[Text extract]
********************
St. Louis completed her trials along the Virginia coast (1 February–24 March 1907), stopping recurrently at Fort Monroe, Sewells Point, the Southern Drill Grounds, and Lynnhaven Roads, Va. The cruiser rejoined her consorts at Hampton Roads, Va., and soon (28 March–4 April) turned her bow southward for fleet maneuvers in the Caribbean. The ship operated off Guantánamo Bay, Cuba, shot at targets on the range at Cape Cruz in that country, and returned to Hampton Roads to prepare for her assignment to the Pacific Station in what the Bureau of Navigation succinctly reported as “foreign service.” St. Louis spent five days (13–18 April) carrying out the filthy and laborious but necessary task of coaling at Newport News, Va., steamed to New England waters to embark a draft of men at Newport, R.I. (19–20 April), and returned to Newport News and disembarked the men. The ship broke her preparations for deployment and participated (23–29 April) in a portion of the Jamestown Exposition, commemorating the 300th anniversary of the founding of the Jamestown Colony, held at Sewells Point. St. Louis then (1–15 May) accomplished repairs and alterations in dry dock at New York Navy Yard.
********************
[Supplied data]
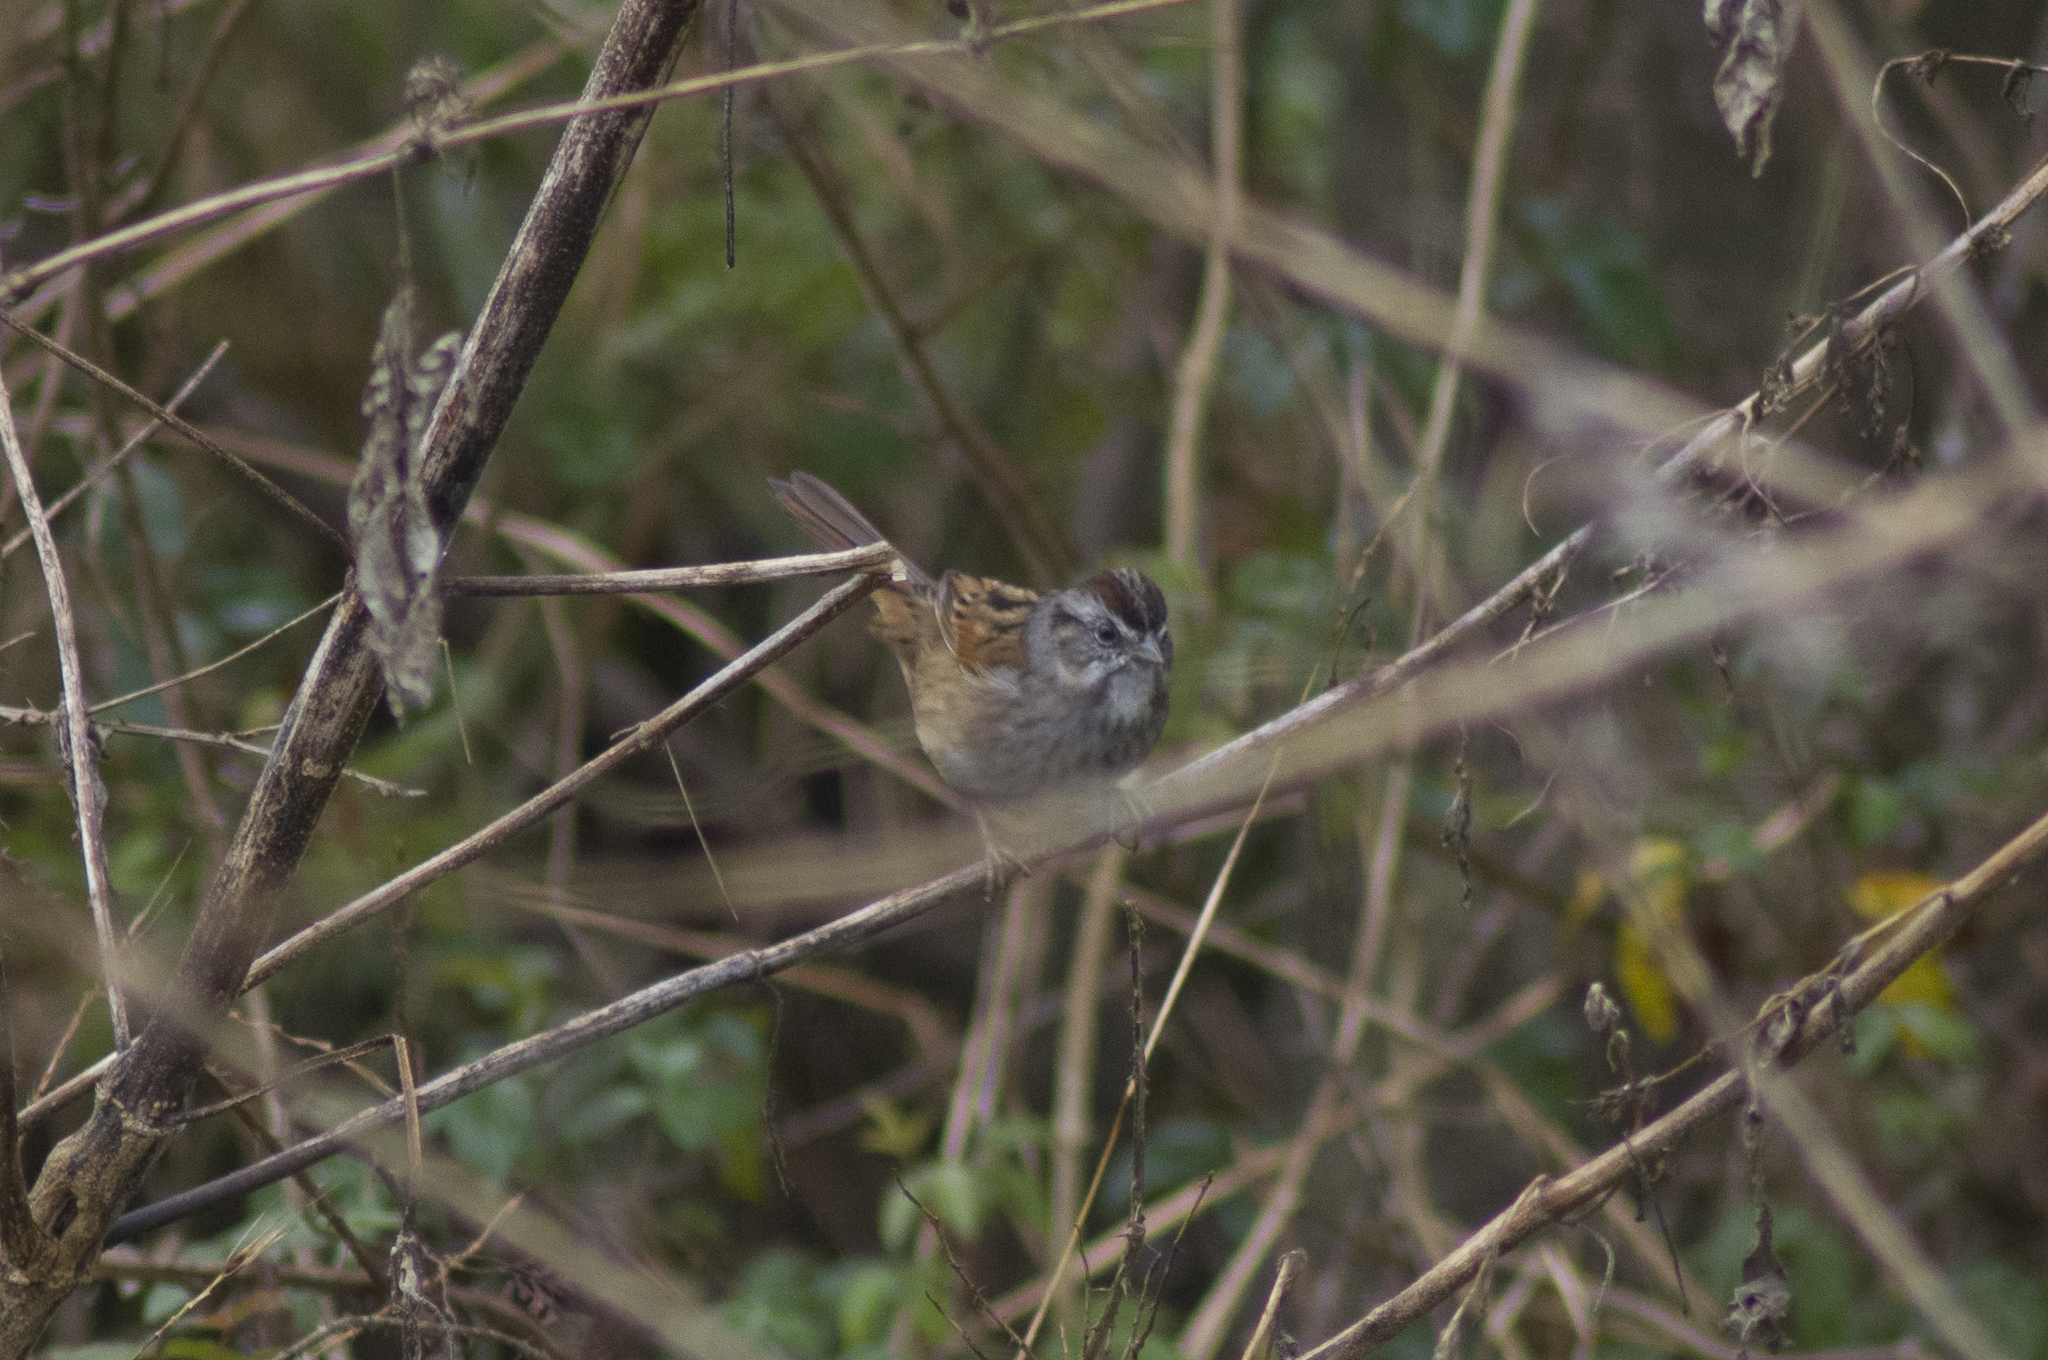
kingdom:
********************
Reproduce the passage above on the cruiser St. Louis in 1907 word for word, from start to finish.

[Worked answer]
St. Louis completed her trials along the Virginia coast (1 February–24 March 1907), stopping recurrently at Fort Monroe, Sewells Point, the Southern Drill Grounds, and Lynnhaven Roads, Va. The cruiser rejoined her consorts at Hampton Roads, Va., and soon (28 March–4 April) turned her bow southward for fleet maneuvers in the Caribbean. The ship operated off Guantánamo Bay, Cuba, shot at targets on the range at Cape Cruz in that country, and returned to Hampton Roads to prepare for her assignment to the Pacific Station in what the Bureau of Navigation succinctly reported as “foreign service.” St. Louis spent five days (13–18 April) carrying out the filthy and laborious but necessary task of coaling at Newport News, Va., steamed to New England waters to embark a draft of men at Newport, R.I. (19–20 April), and returned to Newport News and disembarked the men. The ship broke her preparations for deployment and participated (23–29 April) in a portion of the Jamestown Exposition, commemorating the 300th anniversary of the founding of the Jamestown Colony, held at Sewells Point. St. Louis then (1–15 May) accomplished repairs and alterations in dry dock at New York Navy Yard.